Sounds like a heroic amount of work. As a rule of thumb, if you had a choice, you would only want one air cavity in a wall or ceiling. Two or more air cavities will each have resonance that will reduce isolation. The Significance of Air Cavity Depth & the Triple Leaf Effect | Soundproofing Company

----------


## Moondog55

Just read thru it; not as effective as staggered stud walls; but most of these need to be designed from the ground up.

----------


## Ted White

Read through what, the linked article or this thread?

----------


## Moondog55

I read both the linked thread and this article.
It is an interesting subject; even if we will never have the spare funds to build our own home theater' some of the techniques are applicable to cutting down exterior noise when building from scratch.

----------


## Ted White

I really think the topic is interesting. Especially interesting.for people that understand construction, I find.

----------


## Moondog55

I think the staggered stud construction would be worthwhile using as the exterior walls when building our next home, the extra 50mm of thickness allows a lot of extra insulation, the downside is the extra cost of the 150mm top and bottom plates and 50% more studs and of course 50% more Rockwool

----------


## Ted White

Here in the states anyway, we can spread the studs from 16" to 24" to save on studs.

> [Stated exercise 1]: In the soundproofing thread, why does the first post say two or more air cavities in a wall or ceiling are undesirable?
> [Stated exercise 2]: Carry the soundproofing thread forward from its last post.
The rows that follow are separate material from the soundproofing thread.

> [Material]:
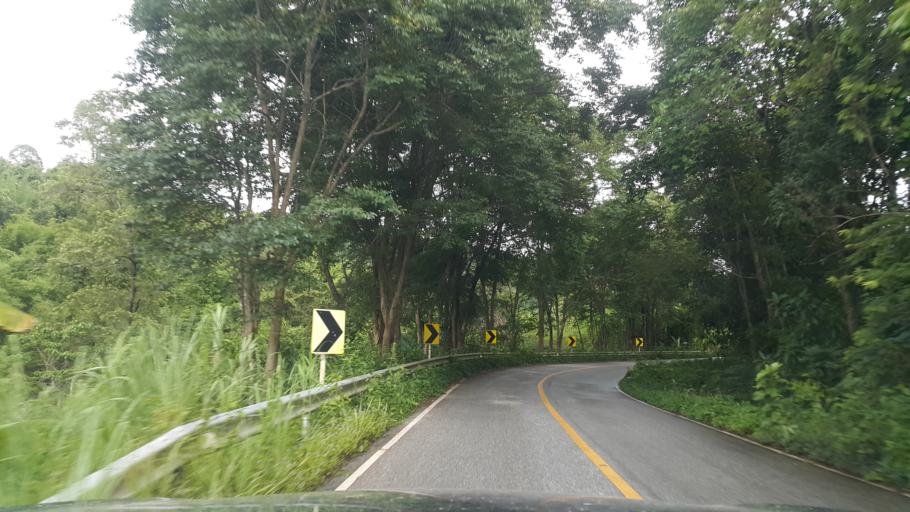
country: TH
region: Loei
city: Na Haeo
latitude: 17.4860
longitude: 100.8053
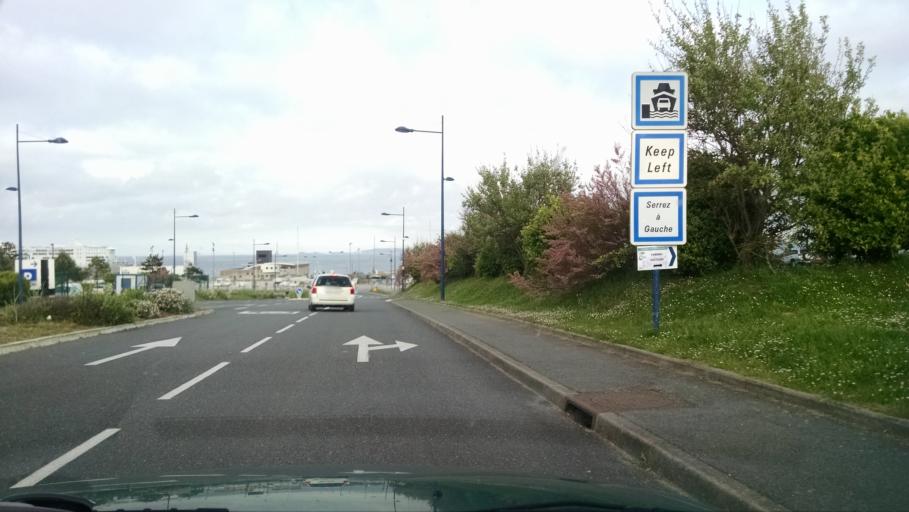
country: FR
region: Brittany
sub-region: Departement du Finistere
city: Roscoff
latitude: 48.7196
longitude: -3.9711
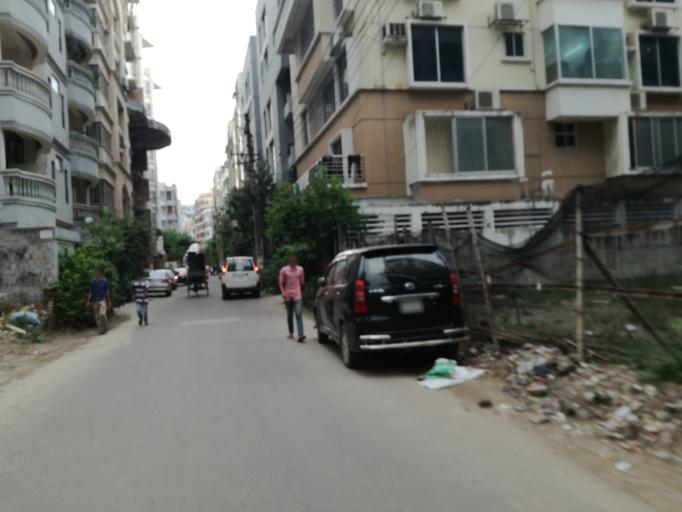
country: BD
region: Dhaka
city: Paltan
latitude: 23.7731
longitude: 90.4130
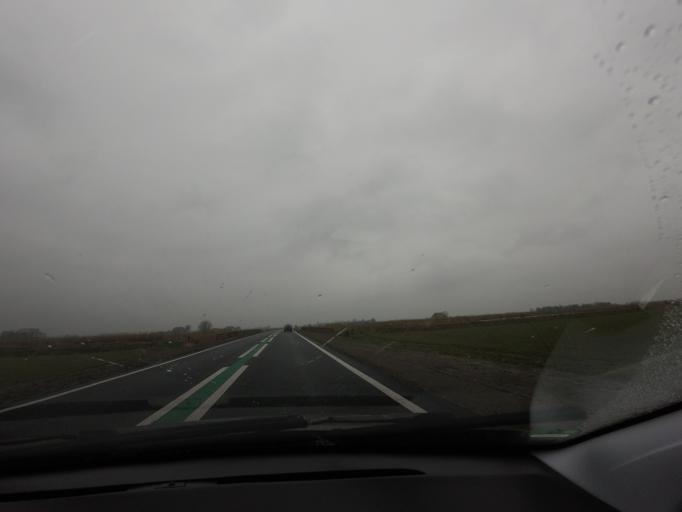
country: NL
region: Friesland
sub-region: Sudwest Fryslan
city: Workum
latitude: 53.0009
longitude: 5.4683
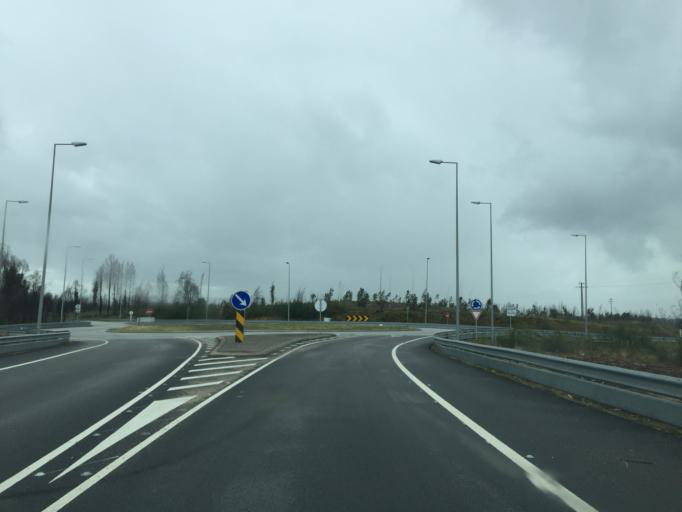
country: PT
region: Coimbra
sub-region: Tabua
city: Tabua
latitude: 40.3277
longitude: -7.9616
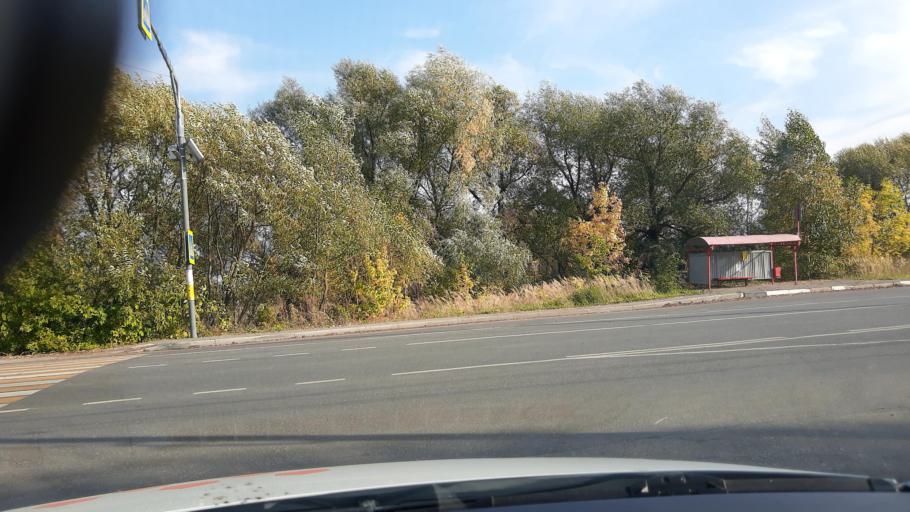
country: RU
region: Moskovskaya
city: Fryazevo
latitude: 55.7249
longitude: 38.4650
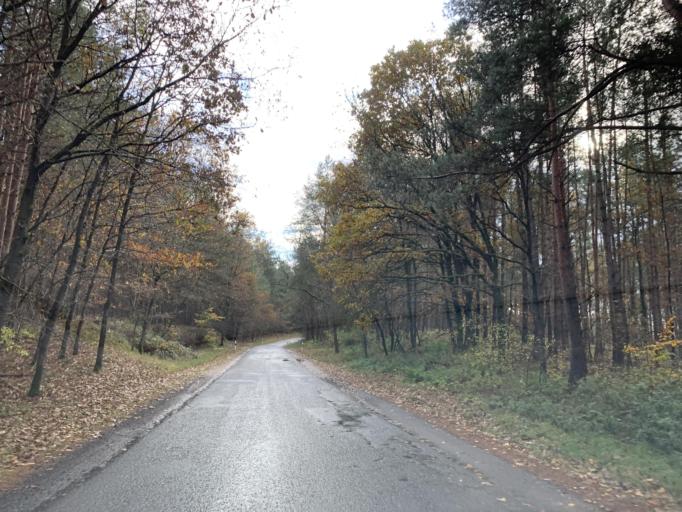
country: DE
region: Mecklenburg-Vorpommern
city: Blankensee
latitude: 53.3927
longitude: 13.2626
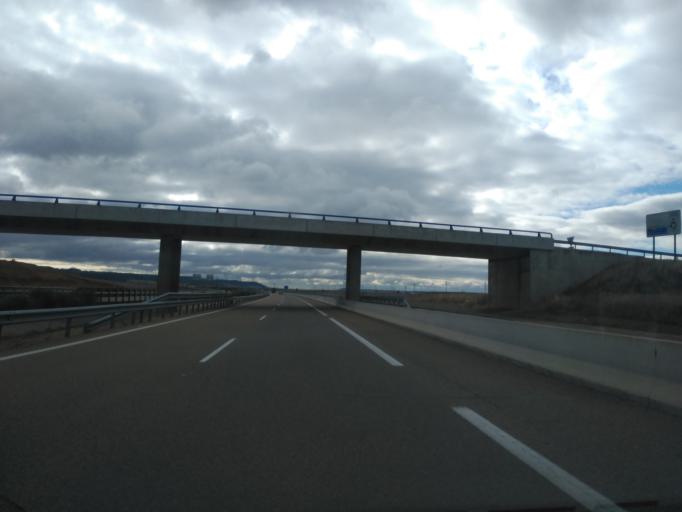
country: ES
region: Castille and Leon
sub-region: Provincia de Palencia
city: Fuentes de Valdepero
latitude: 42.0714
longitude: -4.4924
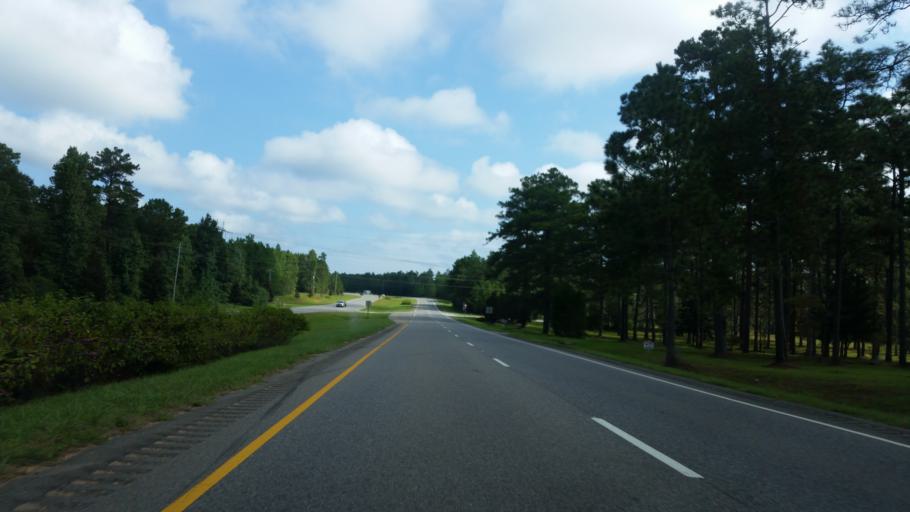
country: US
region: Alabama
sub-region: Baldwin County
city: Bay Minette
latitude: 30.9237
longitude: -87.7722
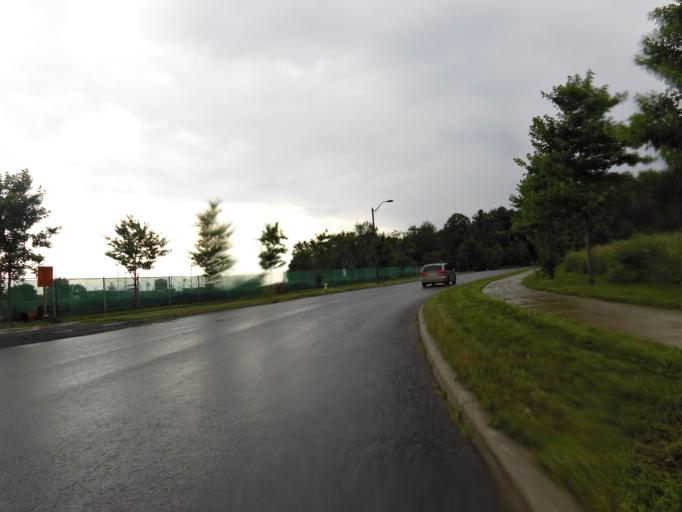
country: CA
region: Ontario
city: Bells Corners
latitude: 45.3132
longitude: -75.9036
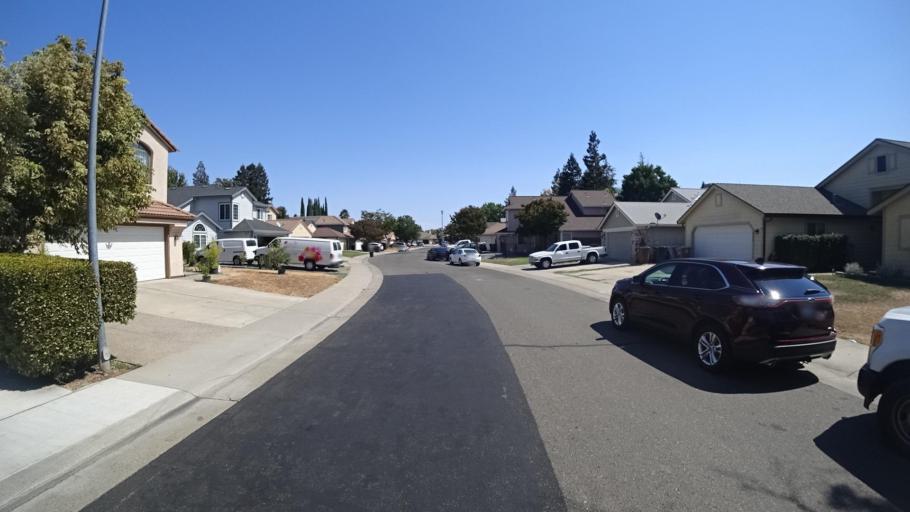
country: US
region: California
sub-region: Sacramento County
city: Laguna
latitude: 38.4156
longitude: -121.4161
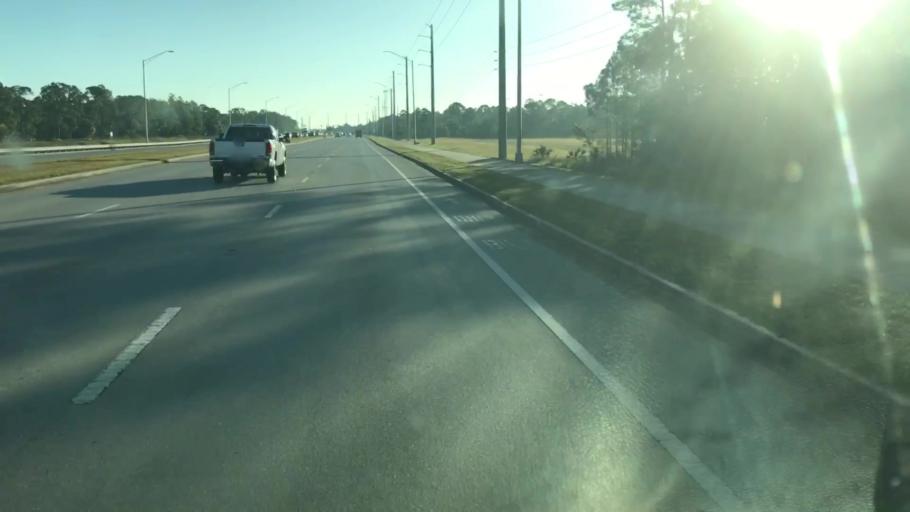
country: US
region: Florida
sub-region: Collier County
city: Orangetree
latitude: 26.2760
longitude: -81.6133
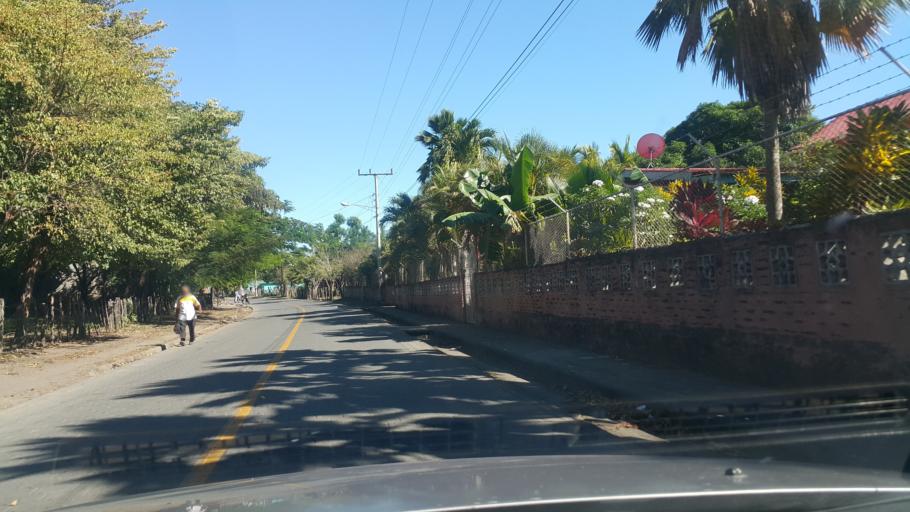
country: NI
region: Rivas
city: Moyogalpa
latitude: 11.4857
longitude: -85.6470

> [Response 1]: Each air cavity has its own resonance, which reduces isolation.

> [Response 2]:
Also, you would want to consider the notion of leaving the insulation the same as in a common single stud wall, unless needed for thermal reasons. Adding more would be a very poor acoustic return on investment.  
R13 fiberglass or rockwool. Installed vertically, not horizontally (woven). Weaving can pinch the insulation and you can measure the conduction that this pinch allows.

----------


## Moondog55

Ted you must measure R value differently in the USA, here R13 would be about 500mm thick. 
I don't think our building regs have come to terms with staggered stud construction yet, I asked my builder cousin and he had never heard of it

----------


## Ted White

Wow! I guess so.... Here R13 is 90mm

----------


## Moondog55

Decimal point then, R1.3 in OZ is 90mm.

----------


## Ted White

That's a nice tidbit to know, Moon. Thank you for that.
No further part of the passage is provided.